L’importanza di merende e spuntini è tale che le aziende produttrici di baby food hanno messo a punto prodotti specificamente pensati per soddisfare le necessità dei più piccini anche per questi pasti “fast”, considerando le esigenze di praticità e sicurezza delle mamme. Le merende a base di yogurt e frutta presentano diversi vantaggi: per la loro consistenza sono indicate sin dai primi mesi di svezzamento e, oltre a zuccheri, proteine e vitamine (sono spesso arricchite con vitamina C), forniscono anche una buona quota di calcio. Un’altra opzione interessante per i più piccoli è data dalle puree di frutta: non solo sono un modo gradevole per avvicinare i più piccoli a questo alimento prezioso, agevolando l’applicazione della regola del five a day, ma si possono anche abbinare ad altri alimenti (ad esempio, alla ricotta) per preparare merende più ricche e complete. Ancora: il panorama dei baby food propone interessanti merende cremose a base di latte, con l’aggiunta di cereali (ad esempio, semola di grano) per renderle più complete.

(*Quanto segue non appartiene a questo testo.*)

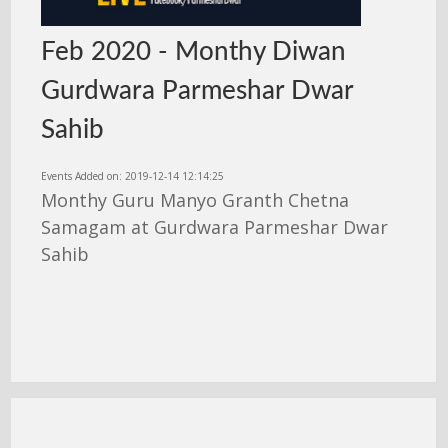
Feb 2020 - Monthy Diwan
Gurdwara Parmeshar Dwar
Sahib
Events Added on: 2019-12-14 12:14:25
Monthy Guru Manyo Granth Chetna
Samagam at Gurdwara Parmeshar Dwar
Sahib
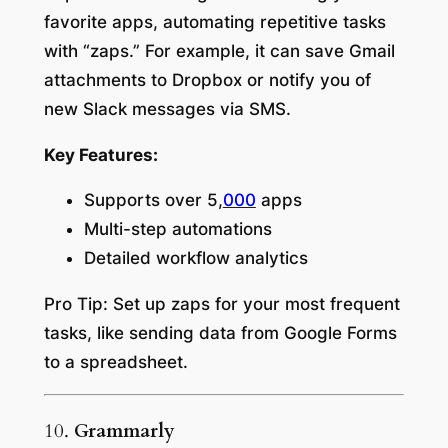
favorite apps, automating repetitive tasks
with “zaps.” For example, it can save Gmail
attachments to Dropbox or notify you of
new Slack messages via SMS.
Key Features:
Supports over 5,
000
apps
Multi-step automations
Detailed workflow analytics
Pro Tip:
Set up zaps for your most frequent
tasks, like sending data from Google Forms
to a spreadsheet.
10.
Grammarly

Anche in questo caso la composizione è studiata per incontrare le necessità della prima crescita e, pertanto, sono spesso merende arricchite con calcio e magnesio. Per chiudere la carrellata di ciò che offre l’industria nel campo degli spuntini per la prima infanzia, un cenno va riservato naturalmente ai biscotti: con la giusta moderazione, hanno tutte le carte in regola per essere consumati tra i pasti principali, possibilmente accompagnati da un po’ di latte (fino all’anno, però, quello vaccino è controindicato e dopo risultano più adatti i latti di crescita).